Constipação Intestinal
A eliminação intestinal,
dentro do que é considerado normal, pode ter
uma freqüência de duas ou três vezes
ao dia a três vezes por semana e as fezes variam
de consistência macia a semi-sólida.
Constipação intestinal
é a dificuldade de eliminar as fezes regularmente
(menos de três vezes por semana), possibilitando
um aumento da absorção de água
pelas paredes do intestino, resultando na eliminação
de pequenos volumes de fezes endurecidas com esforço
desconfortável para evacuar. Os sintomas da
constipação intestinal podem ser: mal-estar,
falta de apetite, fadiga, dor abdominal, distensão
abdominal, dificuldade para evacuar e sensação
de evacuação incompleta.
São consideradas causas da
constipação: falta de atividade física,
dieta inadequada com pouca fibra, baixo consumo de
líquidos, uso de medicamentos (antidepressivos,
antiinflamatórios, anticonvulsivantes e anti-hipertensivos),
estresse, falta de privacidade, idade avançada
e depressão.
Como
ajudar o funcionamento intestinal:
- Seguir uma dieta balanceada com alimentos
laxantes e ricos em fibras, como cereais integrais (arroz integral,
aveia, pão integral), hortaliças, frutas e leguminosas.

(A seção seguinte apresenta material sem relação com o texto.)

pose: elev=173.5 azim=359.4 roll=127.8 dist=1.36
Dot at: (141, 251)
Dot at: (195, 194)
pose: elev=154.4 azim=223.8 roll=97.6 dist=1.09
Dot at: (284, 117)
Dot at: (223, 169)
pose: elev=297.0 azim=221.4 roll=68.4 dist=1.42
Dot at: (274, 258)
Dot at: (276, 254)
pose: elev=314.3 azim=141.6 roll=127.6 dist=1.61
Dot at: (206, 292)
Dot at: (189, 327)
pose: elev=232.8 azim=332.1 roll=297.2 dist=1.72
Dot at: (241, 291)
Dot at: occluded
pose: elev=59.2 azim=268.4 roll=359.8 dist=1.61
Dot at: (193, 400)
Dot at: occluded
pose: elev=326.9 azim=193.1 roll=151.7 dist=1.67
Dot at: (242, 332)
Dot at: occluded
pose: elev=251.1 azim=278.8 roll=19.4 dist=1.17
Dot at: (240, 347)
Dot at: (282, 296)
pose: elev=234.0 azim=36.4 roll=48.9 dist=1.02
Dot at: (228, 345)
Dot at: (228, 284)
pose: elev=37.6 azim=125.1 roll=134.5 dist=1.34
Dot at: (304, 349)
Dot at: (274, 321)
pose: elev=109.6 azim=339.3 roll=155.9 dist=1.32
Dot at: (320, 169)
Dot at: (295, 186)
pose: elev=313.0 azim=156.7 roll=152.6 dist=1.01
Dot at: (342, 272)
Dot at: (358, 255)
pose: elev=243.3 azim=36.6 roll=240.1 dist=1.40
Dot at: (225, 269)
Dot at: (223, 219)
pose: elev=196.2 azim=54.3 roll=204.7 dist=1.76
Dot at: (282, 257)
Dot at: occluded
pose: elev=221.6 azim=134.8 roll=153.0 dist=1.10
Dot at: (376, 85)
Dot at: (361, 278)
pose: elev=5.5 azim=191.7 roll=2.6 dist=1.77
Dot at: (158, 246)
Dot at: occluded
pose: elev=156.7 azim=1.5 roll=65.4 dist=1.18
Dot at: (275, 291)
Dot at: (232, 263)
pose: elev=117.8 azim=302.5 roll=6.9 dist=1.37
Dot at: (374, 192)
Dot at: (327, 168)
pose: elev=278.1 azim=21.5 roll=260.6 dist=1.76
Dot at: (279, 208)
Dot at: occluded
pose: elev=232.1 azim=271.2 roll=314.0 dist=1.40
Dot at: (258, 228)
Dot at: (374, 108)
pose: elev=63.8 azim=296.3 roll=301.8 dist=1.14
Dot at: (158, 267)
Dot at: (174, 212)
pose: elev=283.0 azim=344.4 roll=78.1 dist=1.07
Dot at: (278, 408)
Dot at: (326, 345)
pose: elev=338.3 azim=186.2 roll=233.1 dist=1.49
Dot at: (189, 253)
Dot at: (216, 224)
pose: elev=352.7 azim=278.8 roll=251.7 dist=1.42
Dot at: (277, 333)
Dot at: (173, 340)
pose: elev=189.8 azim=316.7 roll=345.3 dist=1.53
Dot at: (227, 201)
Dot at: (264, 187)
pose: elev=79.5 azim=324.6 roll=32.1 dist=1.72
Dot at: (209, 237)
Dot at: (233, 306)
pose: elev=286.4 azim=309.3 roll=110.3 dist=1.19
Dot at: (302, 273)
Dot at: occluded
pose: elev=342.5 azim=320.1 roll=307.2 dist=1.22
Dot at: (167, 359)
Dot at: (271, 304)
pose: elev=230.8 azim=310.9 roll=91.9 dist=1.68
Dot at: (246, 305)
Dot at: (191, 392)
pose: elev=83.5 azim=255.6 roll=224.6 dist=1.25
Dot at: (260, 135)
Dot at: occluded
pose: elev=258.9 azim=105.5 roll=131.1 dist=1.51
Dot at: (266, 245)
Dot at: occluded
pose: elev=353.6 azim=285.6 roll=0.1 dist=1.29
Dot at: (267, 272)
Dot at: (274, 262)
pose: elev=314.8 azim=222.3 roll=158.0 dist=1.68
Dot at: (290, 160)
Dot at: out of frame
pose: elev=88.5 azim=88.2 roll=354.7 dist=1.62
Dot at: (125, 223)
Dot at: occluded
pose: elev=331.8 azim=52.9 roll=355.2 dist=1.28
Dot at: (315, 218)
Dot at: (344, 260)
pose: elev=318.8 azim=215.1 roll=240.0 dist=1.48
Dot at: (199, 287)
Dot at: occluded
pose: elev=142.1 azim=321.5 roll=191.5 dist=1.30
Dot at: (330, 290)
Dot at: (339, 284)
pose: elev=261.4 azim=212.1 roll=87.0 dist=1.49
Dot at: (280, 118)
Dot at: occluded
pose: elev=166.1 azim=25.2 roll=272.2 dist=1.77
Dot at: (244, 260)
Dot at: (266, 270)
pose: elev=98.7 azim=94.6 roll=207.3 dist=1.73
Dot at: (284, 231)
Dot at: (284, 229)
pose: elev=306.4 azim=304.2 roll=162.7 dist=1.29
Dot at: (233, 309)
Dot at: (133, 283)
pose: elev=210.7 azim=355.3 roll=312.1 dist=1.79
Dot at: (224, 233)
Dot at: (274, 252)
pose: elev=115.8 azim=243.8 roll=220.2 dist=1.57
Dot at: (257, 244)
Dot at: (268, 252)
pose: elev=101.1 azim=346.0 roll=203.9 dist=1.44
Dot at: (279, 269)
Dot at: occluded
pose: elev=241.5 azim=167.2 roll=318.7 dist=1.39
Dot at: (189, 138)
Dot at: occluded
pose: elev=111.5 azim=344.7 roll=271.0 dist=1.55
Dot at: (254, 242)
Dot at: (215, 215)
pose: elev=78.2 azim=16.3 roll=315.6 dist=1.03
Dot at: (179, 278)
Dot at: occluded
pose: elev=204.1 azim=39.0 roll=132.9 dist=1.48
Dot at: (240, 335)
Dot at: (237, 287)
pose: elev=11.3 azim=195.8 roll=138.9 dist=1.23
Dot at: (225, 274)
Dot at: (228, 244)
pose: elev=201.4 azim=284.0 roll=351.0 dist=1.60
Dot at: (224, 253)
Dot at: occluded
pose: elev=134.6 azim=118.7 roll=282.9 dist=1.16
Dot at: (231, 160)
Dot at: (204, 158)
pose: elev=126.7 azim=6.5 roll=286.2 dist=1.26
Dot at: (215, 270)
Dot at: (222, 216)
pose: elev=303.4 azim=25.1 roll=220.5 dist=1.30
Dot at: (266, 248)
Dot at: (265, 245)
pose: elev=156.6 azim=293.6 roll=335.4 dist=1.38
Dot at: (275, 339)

- Beber oito a 10 copos de líquidos
por dia.
- Estabelecer um horário adequado
para evacuar (é interessante que seja 20 minutos após
uma refeição, porque a chegada do alimento no
estômago estimula contrações do cólon
(segmento do intestino) que se propagam movimentando o conteúdo
intestinal. Isto é chamado reflexo gastrocólico.
- Usar postura normal para defecar, ou
seja, sentado no vaso ou cadeira de banho. Caso não seja
possível, deitar o paciente virado para o lado esquerdo.
- Realizar massagem abdominal no sentido
horário, do lado direito para o esquerdo.
- Evitar fazer lavagem intestinal e uso
de laxantes, pois isso faz com que a musculatura do intestino
fique fraca, aumentando a constipação.
Depressão
após Acidente Vascular Cerebral
A depressão é
o transtorno afetivo mais freqüente após
um acidente vascular cerebral. Para o diagnóstico
da depressão pós-AVC é necessário
que sejam levantadas evidências através
da história clínica e exames clínicos
e complementares de AVC. A depressão pós-AVC
é considerada precoce quando ocorre nos primeiros
três meses após um infarto ou hemorragia
cerebral, e tardia quando acontece após esse
período. Os sintomas da doença depressiva
aparecem em três áreas: afetiva, somática
e cognitiva. Os sintomas afetivos incluem reatividade
emocional diminuída, anedonia, isolamento social
e tristeza. Os sintomas somáticos incluem fadiga,
constipação intestinal, alterações
do apetite (anorexia ou hiperfagia), alterações
do ritmo sono-vigília e diminuição
da libido. As queixas cognitivas se acompanham de dificuldade
de concentração, ideação
de desesperança, de culpa e de inutilidade. Alterações
da percepção sensorial, como alucinações,
também podem ocorrer.
Quanto ao tratamento,
existem vários estudos controlados com placebo, mostrando
a eficácia dos antidepressivos tricíclicos (amitriptilina,
nortriptilina), da trazodona e dos inibidores seletivos da recaptação
de serotonina (citalopram, fluoxetina).
Os pacientes que tiveram infarto cerebral, geralmente,
têm cardiopatia, fazem maior uso de múltiplos fármacos
(que aumentam em grupos de idade avançada), como anticoagulantes
(varfarina), anticonvulsivantes (valproato, carbamazepina, fenitoína),
antiespásticos (baclofen, tizanidina) ou antiarrítmicos.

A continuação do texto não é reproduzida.